ABSTRACT

The Palestinian pottery industry was essentially a nondecorat ive tradition, and though red slip, burnish and coarsely applied geometric decoration in red was usually in vogue from neolithic times onwards, for the most part the industry did not witness the fine detail and careful surface finish of the products of some adjacent areas, in particular Cyprus, Perhaps this was due to an essentially Semitic preference for non-figurative art, but for whatever reason, one can generally say that in Palestine the taste for such styles was simply not found and its absence provides a strong sense of continuity of population and potting traditions over the millennia. But how then does one explain the great popularity of decorated Cypriote and Mycenaean wares in the Late Bronze Age? That Cypriote and Mycenaean vases were not imported simply for their contents is surely made clear both by the open shape of Cypriote White Slip milk bowls and by the local imitations of Mycenaean and Cypriote wares. The latter, though not uncommon, were generally less well decorated, apparently of local clay, thicker walled, heavier and readily discernible as copies; but over some aspects of imitation the potter has taken some care. So we have a series of apparent contradictions. If the people of Late Bronze Age Palestine had a taste for Cypriote pots, why did they not produce a decorative style of their own? And why copy? Were the imported vessels too expensive for many people to buy, but not so expensive that it was worth the local potter taking time to corner the market with better imitations?

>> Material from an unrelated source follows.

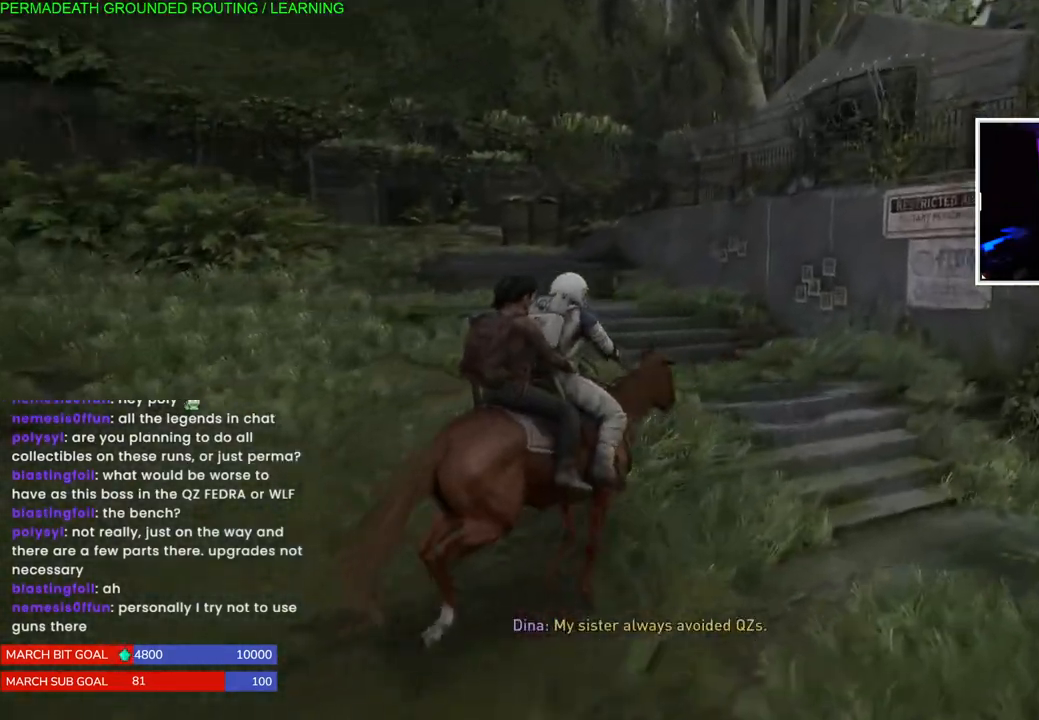
{"buttons": ["L1"], "left_stick": "up-left", "right_stick": "center", "events": [[83, "left_stick", "up-left"], [83, "right_stick", "left"], [383, "right_stick", "center"]]}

Or were the Palestinian potters incapable of making good copies? With different tastes and traditional skills, perhaps they were hindered by differences in local clays and traditional preparation techniques, both of clay and in manufacture. For example, the tradition of making pots by hand had almost completely died out in Palestine three to four centuries earlier, while in Cyprus, though the potters’ wheel was introduced in the preceding century (MC III), the tradition of making pots by hand continued as a major industry alongside the new technology throughout the Late Bronze Age.